TEXTE ÉTUDIÉ
★ ★ ★

Lors d’un entretien donné en 2014, Didier Francfort décrivait son approche historique comparée de la musique. En premier lieu, une petite phrase : « Je suis arrivé à travailler sur la musique par paresse, tout simplement [2] ». Au-delà du trait d’humour que s’était autorisé le chercheur en histoire contemporaine, la musique apparaissait pour lui comme un moyen de « percevoir peut-être mieux et beaucoup plus vite les réels changements dans les représentations et dans les mécanismes sociaux [3] ». En second lieu, il considérait cette approche comme nécessaire en tant que démarche historique et scientifique mais aussi du point de vue politique et moral : pour comprendre les phénomènes sociaux, il fallait sortir du cadre national et la musique apparaissait à ses yeux comme « l’une des voies possibles pour faire une histoire européenne », notamment en « permettant de rendre compte des pratiques de ces différents espaces qu’autrement nous percevrions comme périphériques ».

La dernière valse du Titanic nous propose une promenade au travers des différentes appropriations d’une des plus célèbres valses du début du xxe siècle, « Songe d’Automne » composée en 1908 par un musicien britannique considéré comme l’un des maîtres du genre, Archibald Joyce. Plus largement, c’est l’objet « valse » qui est étudié, à la fois comme genre musical et comme un élément générateur de pratiques socio-culturelles. L’ouvrage nous inscrit très vite dans les considérations méthodologiques évoquées ci-dessus qui invitent le chercheur dans les débats les plus contemporains autour de la pertinence du cadre « naturel » que serait l’État-Nation (le « nationalisme méthodologique [4] ») pour les études historiques ; c’est particulièrement le cas pour les « productions musicales [qui] ne relèvent pas du “tout national” » (p. 11).

★ ★ ★

ENREGISTREMENTS AFFICHÉS

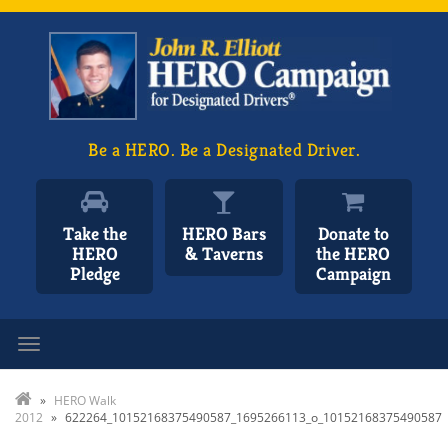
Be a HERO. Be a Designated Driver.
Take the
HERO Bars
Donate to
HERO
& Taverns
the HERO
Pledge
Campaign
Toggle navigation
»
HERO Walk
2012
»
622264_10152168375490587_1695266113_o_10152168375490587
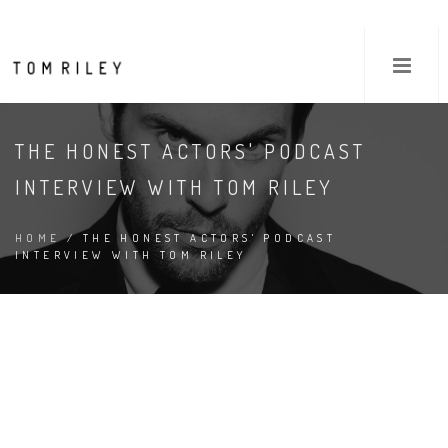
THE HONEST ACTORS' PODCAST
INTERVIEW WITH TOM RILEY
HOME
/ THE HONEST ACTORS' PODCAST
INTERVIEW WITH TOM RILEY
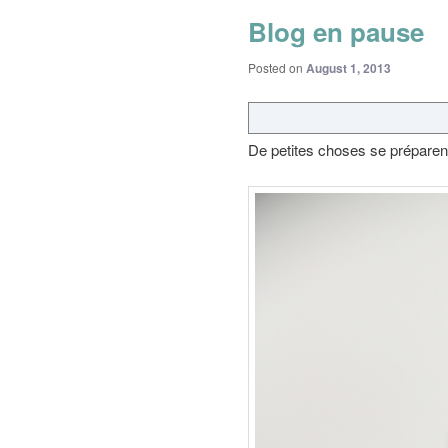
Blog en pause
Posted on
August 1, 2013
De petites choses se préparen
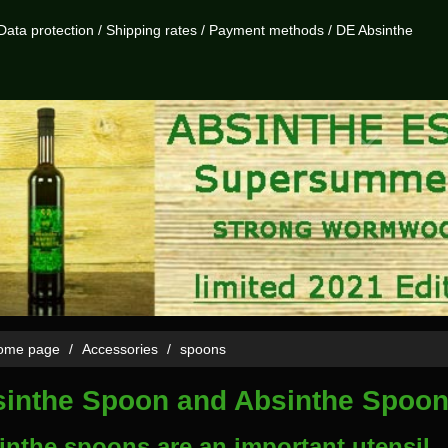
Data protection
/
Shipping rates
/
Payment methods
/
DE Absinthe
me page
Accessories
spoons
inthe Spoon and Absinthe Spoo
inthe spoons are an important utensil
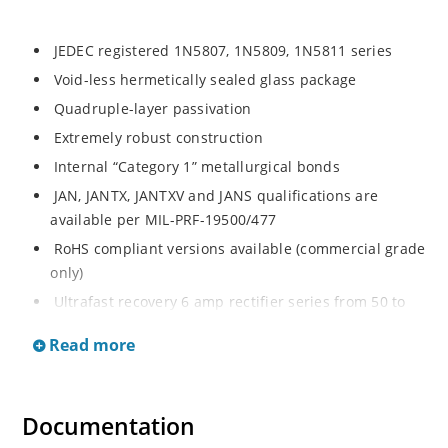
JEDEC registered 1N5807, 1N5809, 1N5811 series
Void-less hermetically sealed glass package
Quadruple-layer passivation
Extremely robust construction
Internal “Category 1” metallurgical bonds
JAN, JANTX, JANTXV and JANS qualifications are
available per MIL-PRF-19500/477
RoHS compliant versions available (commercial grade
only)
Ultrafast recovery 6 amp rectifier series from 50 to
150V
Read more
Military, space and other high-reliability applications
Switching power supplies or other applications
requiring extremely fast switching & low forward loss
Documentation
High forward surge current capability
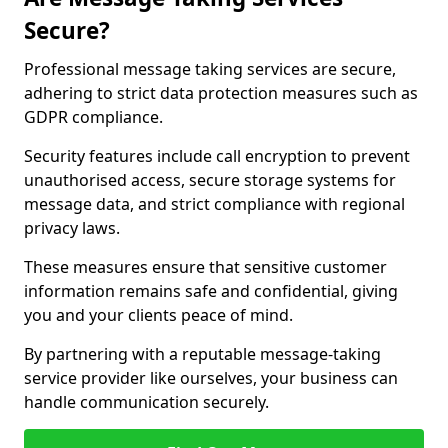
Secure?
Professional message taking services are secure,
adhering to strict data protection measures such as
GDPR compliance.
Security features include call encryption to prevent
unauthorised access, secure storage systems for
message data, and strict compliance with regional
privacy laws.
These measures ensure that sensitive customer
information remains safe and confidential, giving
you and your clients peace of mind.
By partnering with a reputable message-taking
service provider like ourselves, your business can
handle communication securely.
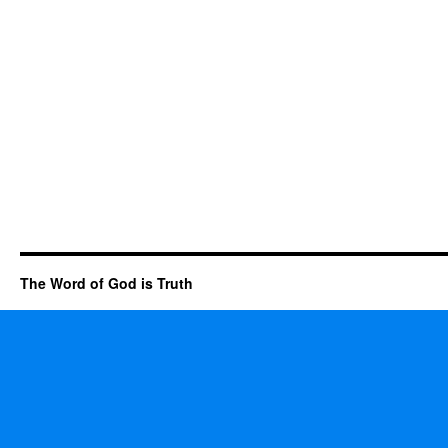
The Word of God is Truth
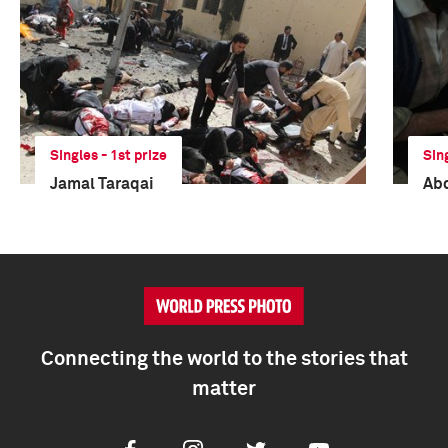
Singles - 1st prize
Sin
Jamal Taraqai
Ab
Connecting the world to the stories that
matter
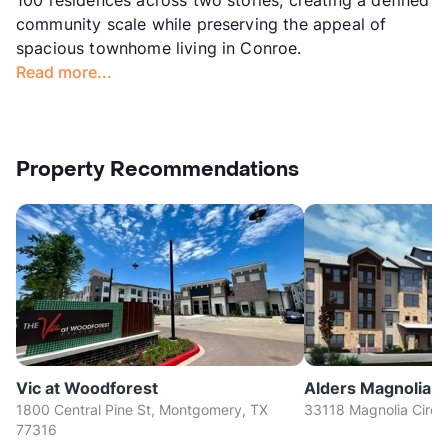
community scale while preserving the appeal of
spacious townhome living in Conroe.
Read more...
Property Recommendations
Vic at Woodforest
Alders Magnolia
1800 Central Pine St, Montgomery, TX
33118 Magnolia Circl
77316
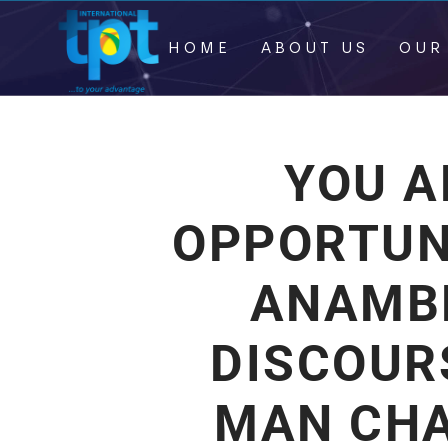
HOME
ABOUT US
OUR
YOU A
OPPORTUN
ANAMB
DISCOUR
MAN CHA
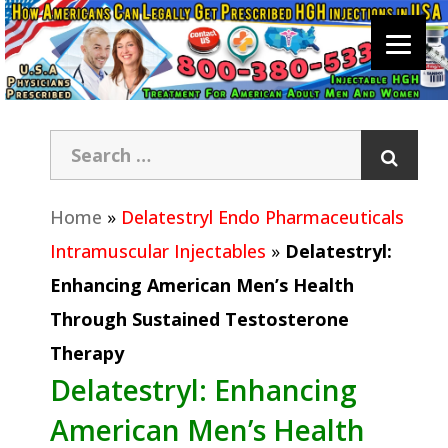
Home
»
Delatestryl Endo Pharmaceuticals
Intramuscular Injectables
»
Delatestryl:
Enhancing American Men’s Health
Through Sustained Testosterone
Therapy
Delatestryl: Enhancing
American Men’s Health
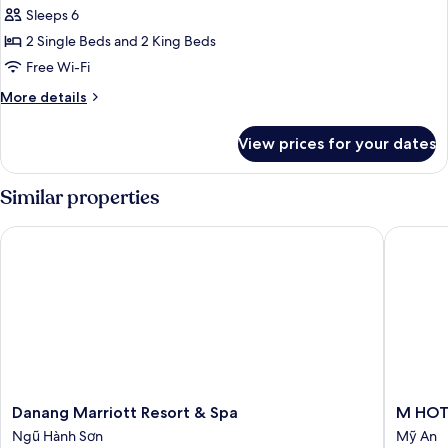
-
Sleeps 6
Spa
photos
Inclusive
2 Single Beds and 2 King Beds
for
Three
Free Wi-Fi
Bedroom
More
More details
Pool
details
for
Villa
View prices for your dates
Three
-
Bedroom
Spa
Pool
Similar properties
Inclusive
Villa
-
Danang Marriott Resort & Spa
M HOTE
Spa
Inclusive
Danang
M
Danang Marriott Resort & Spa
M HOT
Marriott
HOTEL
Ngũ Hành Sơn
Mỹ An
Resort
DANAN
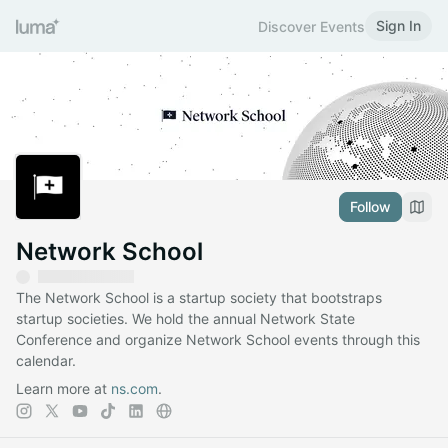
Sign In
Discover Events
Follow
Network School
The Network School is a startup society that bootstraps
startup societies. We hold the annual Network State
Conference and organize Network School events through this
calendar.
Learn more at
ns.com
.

★ ★ ★

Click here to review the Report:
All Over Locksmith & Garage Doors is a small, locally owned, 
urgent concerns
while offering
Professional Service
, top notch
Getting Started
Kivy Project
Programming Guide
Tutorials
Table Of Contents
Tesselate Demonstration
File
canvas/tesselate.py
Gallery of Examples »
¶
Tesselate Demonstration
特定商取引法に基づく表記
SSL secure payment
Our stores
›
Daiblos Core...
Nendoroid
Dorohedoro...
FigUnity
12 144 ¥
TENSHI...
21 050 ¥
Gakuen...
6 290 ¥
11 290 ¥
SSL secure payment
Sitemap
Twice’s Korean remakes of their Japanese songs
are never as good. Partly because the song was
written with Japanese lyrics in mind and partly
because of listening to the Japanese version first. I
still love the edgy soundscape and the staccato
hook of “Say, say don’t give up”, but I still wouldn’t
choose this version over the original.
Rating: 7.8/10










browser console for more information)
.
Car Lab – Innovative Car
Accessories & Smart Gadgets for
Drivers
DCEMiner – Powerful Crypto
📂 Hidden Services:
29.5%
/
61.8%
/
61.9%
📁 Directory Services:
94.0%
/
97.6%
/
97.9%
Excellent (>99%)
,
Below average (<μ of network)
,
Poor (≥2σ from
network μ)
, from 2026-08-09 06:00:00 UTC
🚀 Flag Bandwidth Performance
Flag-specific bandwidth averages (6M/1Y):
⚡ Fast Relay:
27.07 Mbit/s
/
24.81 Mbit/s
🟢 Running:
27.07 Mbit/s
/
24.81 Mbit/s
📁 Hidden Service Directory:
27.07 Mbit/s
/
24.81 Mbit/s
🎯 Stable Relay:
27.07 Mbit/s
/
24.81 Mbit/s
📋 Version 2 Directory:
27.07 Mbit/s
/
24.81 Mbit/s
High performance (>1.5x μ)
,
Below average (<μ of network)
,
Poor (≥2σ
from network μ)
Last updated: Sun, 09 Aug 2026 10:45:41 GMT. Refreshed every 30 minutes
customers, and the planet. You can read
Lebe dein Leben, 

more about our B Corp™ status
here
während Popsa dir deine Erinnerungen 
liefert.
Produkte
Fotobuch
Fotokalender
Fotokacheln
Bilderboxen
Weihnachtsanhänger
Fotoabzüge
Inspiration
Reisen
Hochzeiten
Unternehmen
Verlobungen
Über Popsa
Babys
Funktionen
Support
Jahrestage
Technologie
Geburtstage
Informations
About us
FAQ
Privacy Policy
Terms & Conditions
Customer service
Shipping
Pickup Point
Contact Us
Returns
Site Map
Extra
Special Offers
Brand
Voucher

★ ★ ★

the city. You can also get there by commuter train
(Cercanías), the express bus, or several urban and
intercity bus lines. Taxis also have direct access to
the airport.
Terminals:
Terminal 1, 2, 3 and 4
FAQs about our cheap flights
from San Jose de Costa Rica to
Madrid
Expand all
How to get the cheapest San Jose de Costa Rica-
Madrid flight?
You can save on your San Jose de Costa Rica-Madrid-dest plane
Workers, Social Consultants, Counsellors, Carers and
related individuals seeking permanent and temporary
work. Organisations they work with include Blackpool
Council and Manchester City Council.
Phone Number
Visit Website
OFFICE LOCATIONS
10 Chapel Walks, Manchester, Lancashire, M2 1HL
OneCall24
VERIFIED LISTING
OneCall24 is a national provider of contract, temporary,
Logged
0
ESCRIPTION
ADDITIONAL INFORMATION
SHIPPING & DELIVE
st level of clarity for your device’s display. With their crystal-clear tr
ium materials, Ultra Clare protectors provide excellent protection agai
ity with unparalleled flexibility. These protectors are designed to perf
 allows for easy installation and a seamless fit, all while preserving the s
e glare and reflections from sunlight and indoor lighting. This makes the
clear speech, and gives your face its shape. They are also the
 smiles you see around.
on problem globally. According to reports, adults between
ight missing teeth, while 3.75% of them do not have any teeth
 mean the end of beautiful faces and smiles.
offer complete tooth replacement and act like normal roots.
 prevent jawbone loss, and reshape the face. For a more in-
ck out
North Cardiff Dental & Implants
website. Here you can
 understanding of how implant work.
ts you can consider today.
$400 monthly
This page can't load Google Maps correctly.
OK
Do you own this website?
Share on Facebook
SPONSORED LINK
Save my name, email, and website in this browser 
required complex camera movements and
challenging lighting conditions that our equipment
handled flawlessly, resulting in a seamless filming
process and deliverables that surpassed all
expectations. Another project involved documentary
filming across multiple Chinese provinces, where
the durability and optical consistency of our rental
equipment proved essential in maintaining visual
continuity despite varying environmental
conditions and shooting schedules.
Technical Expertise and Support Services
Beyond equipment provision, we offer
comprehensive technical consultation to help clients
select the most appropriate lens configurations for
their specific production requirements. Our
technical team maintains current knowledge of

★ ★ ★

CONSIGNE
Traduisez en anglais cette phrase du texte étudié : « Plus largement, c’est l’objet « valse » qui est étudié, à la fois comme genre musical et comme un élément générateur de pratiques socio-culturelles. » Ces enregistrements n'ont aucun rapport avec le texte étudié.

VOTRE RÉPONSE
More broadly, it is the "waltz" as an object that is studied, both as a musical genre and as an element that generates socio-cultural practices.